Keeping Up with Change
The most frustrating part of my job in informing, and exhorting, the retail industry to make those changes is about as difficult as rooting for the Chicago Cubs to play in a World Series.
After a recent string of individual meetings, and attending conferences and trade shows, I came away with the continued conclusion of why change is so difficult.
Our industry is literally transforming at light speed. Executive management is trying to alter long-term approaches in the areas of strategy and multiple channels; in operational disciplines such as supply chain, and in-store activities; the new world of technology, including data metrics, analytics, and insights; and in overall marketing.
The obvious challenge, and conclusion, is with today's overwhelming amount of available information, much of it conflicting, and the singular goal of increasing profitability, our historic (and current) business model is extinct.
Which begs the critical question running through all of these activities: What are the basics of the new business model that will bridge these areas to result in a more innovative, productive, efficient, and profitable industry?
I won't even attempt to go into substantial detail with the limited space I have in this editorial, but consider some fundamental facts and trends:
Concerning Supply Chain. With the sheer volume of data being managed, there is a basic structural problem that needs improvement. There are too many touch points, and procedures, during the process that affect the smooth and orderly handling of products from manufacturer/supplier to the consumer. Category and shelf replenish plans go through several applications of fulfillment with different goals and action points. The result is erratic forecasting, order management and disjointed results. According to research from the Aberdeen Group, "The percentage of out of stock for normal demand items is still running about 8 percent, and for promotional items, about 10 percent to 15 percent." One fundamental major solution is to improve total product process collaboration among all concerned.
Concerning Technology. It's time for top management to get plugged into the new world of information. It simply isn't enough to get briefed by IT and financial analysts. We are in the middle of a predictive intelligence revolution, surrounded by an insights generation. And senior management, in all areas of the c-suite, must be able to sort out this distilled information in order to strategically create growth plans.
Look at these facts: 90 percent of retailer insights data has been created during the past two years. The industry must link and standardize the same data to be usable. And this is where management comes in. Retailers must understand how the data specifically relates to their stores.

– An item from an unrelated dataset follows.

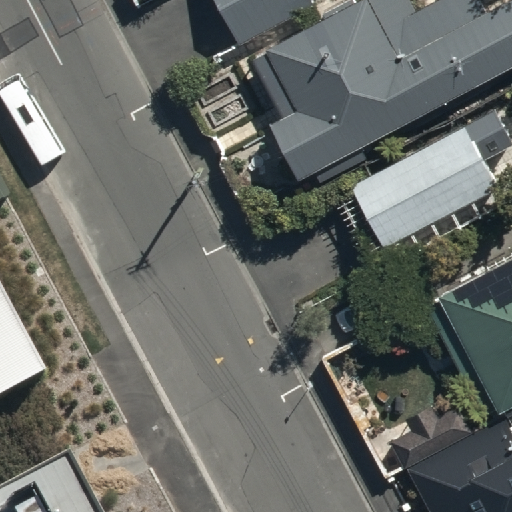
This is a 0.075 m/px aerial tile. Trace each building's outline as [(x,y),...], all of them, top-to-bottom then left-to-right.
[(316,3),(314,0),(220,0),(240,41),(316,3)] [(274,49),(254,59),(281,113),(269,119),(298,177),(319,166),(325,177),(372,154),(365,140),(511,65),(511,0),(496,0),(484,6),(481,0),(429,0),(415,7),(411,0),(351,0),(270,42),(274,49)] [(511,137),(496,107),(352,182),(383,242),(498,183),(484,155),(511,141),(511,137)] [(511,249),(421,300),(484,414),(511,398),(511,249)] [(0,418),(58,387),(0,280),(0,418)] [(141,511),(78,399),(0,442),(0,511),(141,511)] [(410,464),(476,428),(461,399),(437,412),(431,401),(408,416),(414,426),(395,436),(410,464)] [(511,511),(511,418),(509,414),(398,475),(417,511),(511,511)]
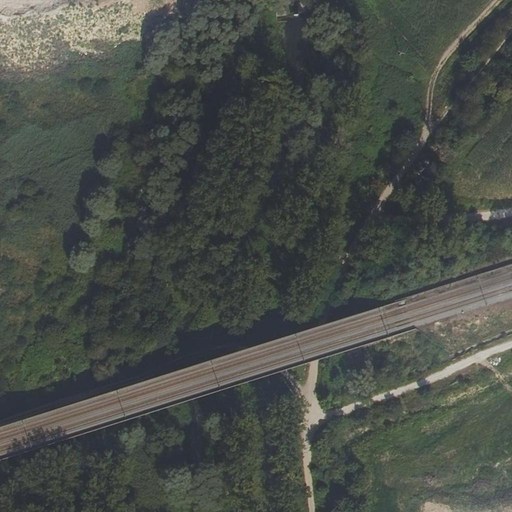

It's only valuable if it can effect change for shoppers. Data must be tied to purchasing patterns, and behavior alteration. Only management can determine the real value of this data.
Concerning Marketing. The only thing that matters is revenue. All marketing must drive revenue–from shopper demographics, to brands, categories, geographic decisions, and distributor/wholesaler/broker relationships, everyone must focus on revenue. The world of singular decision making through an organization is giving way to internal collaboration among every management discipline. To accomplish this shift in responsibility and accountability, each management group is being forced to collectively understand key financial, distribution, technology, and marketing inventions, and to perform as one cohesive consortium to overcome the challenges, and to take advantage of the opportunities these industry changes provide.
Who said keeping up with a modern, progressive world was easy?
"The obvious challenge, and conclusion, is with today's overwhelming amount of available information, much of it conflicting, and the singular goal of increasing profitability, our historic (and current) business model is extinct."